Die Heranziehung des Beschwerdeführers zur Haftung war daher unabhängig davon, ob der M GmbH die betreffenden Umsatzsteuerbescheide (rechtswirksam) zugestellt wurden oder nicht, nicht rechtswidrig.
Unter dem Gesichtspunkt einer Verletzung von Verfahrensvorschriften macht der Beschwerdeführer geltend, daß er in seiner Berufung die Zustellung "des (gesamten) Grundbemessungsbescheides" beantragt habe. Unabhängig davon, ob diese Bescheide - wie in der Beschwerde ausgeführt wurde - in den dem Beschwerdeführer zugestellten Teilstücken des Betriebsprüfungsberichtes der M GmbH enthalten waren und ob sie dieser Gesellschaft rechtswirksam zugestellt wurden, steht nach den Akten des Verwaltungsverfahrens fest, daß sie dem Beschwerdeführer übermittelt wurden. Bestätigt doch der Beschwerdeführer deren Erhalt sowohl in seinem Schriftsatz vom 30. Mai 1994 als auch im Schriftsatz vom 10. Juni 1994. Dem (einschränkenden) Hinweis auf die "Kopie der jeweils ersten Seite" kommt keine Bedeutung zu, da die Umsatzsteuerbescheide mit Ausnahme der für den Beschwerdeführer nicht relevanten Rechtsbelehrung nur aus jeweils einer Seite bestanden. Ob der Beschwerdeführer zu den relevanten Prüfungsfeststellungen und damit zur Höhe der Abgabenschuldigkeiten Stellung nehmen konnte oder nicht, ist allenfalls für die nach § 248 BAO gesondert zu erhebende Berufung bzw das daran anschließende Berufungsverfahren gegen den Bescheid über den Abgabenanspruch von Bedeutung, nicht aber für das Verfahren, in welchem ausschließlich über die Heranziehung zur Haftung abgesprochen wird.

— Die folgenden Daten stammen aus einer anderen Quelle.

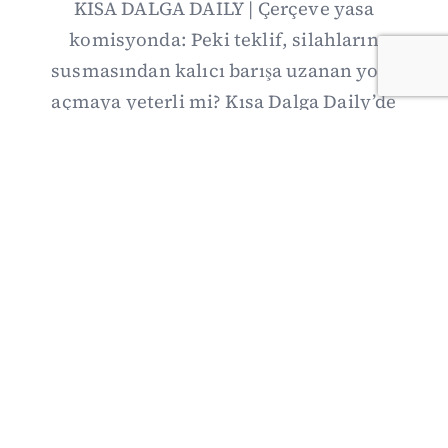
KISA DALGA DAILY | Çerçeve yasa
komisyonda: Peki teklif, silahların
susmasından kalıcı barışa uzanan yolu
açmaya yeterli mi? Kısa Dalga Daily’de
düzenlemenin kapsamını Kuzey İrlanda
deneyimiyle karşılaştırıyor; Kuşadası
operasyonundan yeni savunma ittifakına,
akaryakıt zammından Hürmüz pazarlığına
uzanan günün önemli gelişmelerini ve gözden
kaçan ayrıntıları derliyoruz.
07/08/2026 20:00
·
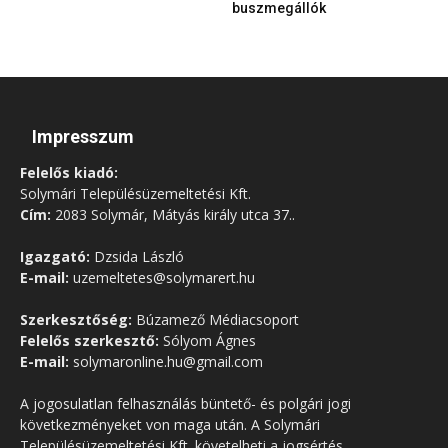
buszmegállók
Impresszum
Felelős kiadó:
Solymári Településüzemeltetési Kft.
Cím:
2083 Solymár, Mátyás király utca 37..
Igazgató:
Dzsida László
E-mail:
uzemeltetes@solymarert.hu
Szerkesztőség:
Búzamező Médiacsoport
Felelős szerkesztő:
Sólyom Ágnes
E-mail:
solymaronline.hu@gmail.com
A jogosulatlan felhasználás büntető- és polgári jogi
következményeket von maga után. A Solymári
Településüzemeltetési Kft. követelheti a jogsértés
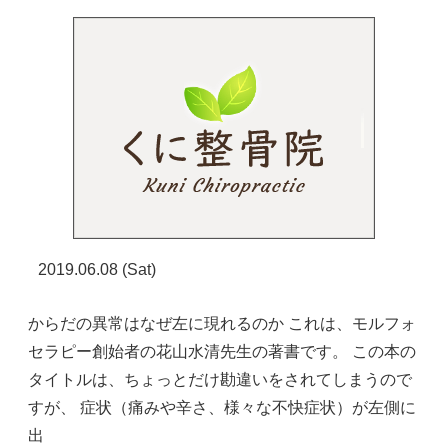
2019.06.08 (Sat)
からだの異常はなぜ左に現れるのか これは、モルフォ
セラピー創始者の花山水清先生の著書です。 この本の
タイトルは、ちょっとだけ勘違いをされてしまうので
すが、 症状（痛みや辛さ、様々な不快症状）が左側に
出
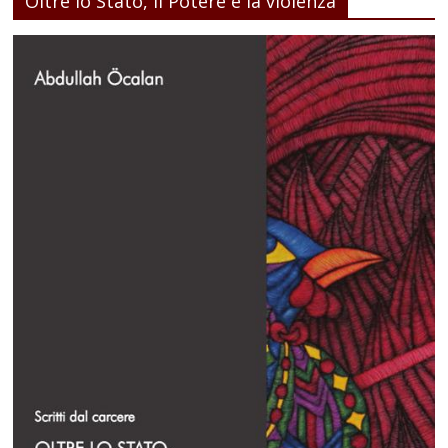
Oltre lo Stato, il Potere e la violenza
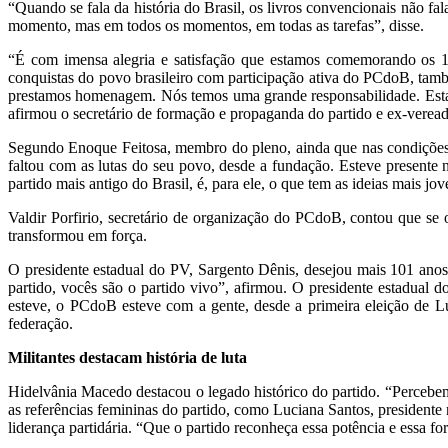
“Quando se fala da história do Brasil, os livros convencionais não f
momento, mas em todos os momentos, em todas as tarefas”, disse.
“
É com imensa alegria e satisfação que estamos comemorando os
conquistas do povo brasileiro com participação ativa do PCdoB, t
prestamos homenagem. Nós temos uma grande responsabilidade. Estam
afirmou o secretário de formação e propaganda do partido e ex-verea
Segundo Enoque Feitosa, membro do pleno, ainda que nas condições
faltou com as lutas do seu povo, desde a fundação. Esteve presente
partido mais antigo do Brasil, é, para ele, o que tem as ideias mais jov
Valdir Porfirio, secretário de organização do PCdoB, contou que se 
transformou em força.
O presidente estadual do PV, Sargento Dênis, desejou mais 101 ano
partido, vocês são o partido vivo”, afirmou. O presidente estadua
esteve, o PCdoB esteve com a gente, desde a primeira eleição de Lu
federação.
Militantes destacam história de luta
Hidelvânia Macedo destacou o legado histórico do partido. “Percebemo
as referências femininas do partido, como Luciana Santos, presidente
liderança partidária. “Que o partido reconheça essa potência e essa for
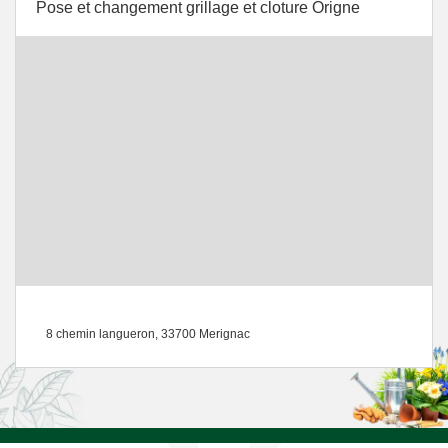
Pose et changement grillage et cloture Origne
8 chemin langueron, 33700 Merignac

Im Beschwerdefall ist aber nur das zuletzt genannte Verfahren Gegenstand des verwaltungsgerichtlichen Verfahrens.
Zur Verfahrensrüge betreffend die nicht durchgeführte mündliche Berufungsverhandlung ist darauf hinzuweisen, daß Berufungsentscheidungen nur in den vom Gesetz umschriebenen Fällen (§§ 260 f BAO) einem Berufungssenat obliegen. Darunter fällt jedoch nicht die Entscheidung über Berufungen gegen Haftungsbescheide. Die Übung eines Ermessens kommt diesbezüglich daher nicht in Betracht.
Die Beschwerde erweist sich daher insgesamt als unbegründet und war daher gemäß § 42 Abs 1 VwGG abzuweisen.
Die Kostenentscheidung gründet sich auf die §§ 47 ff VwGG in Verbindung mit der Verordnung BGBl Nr 416/1994.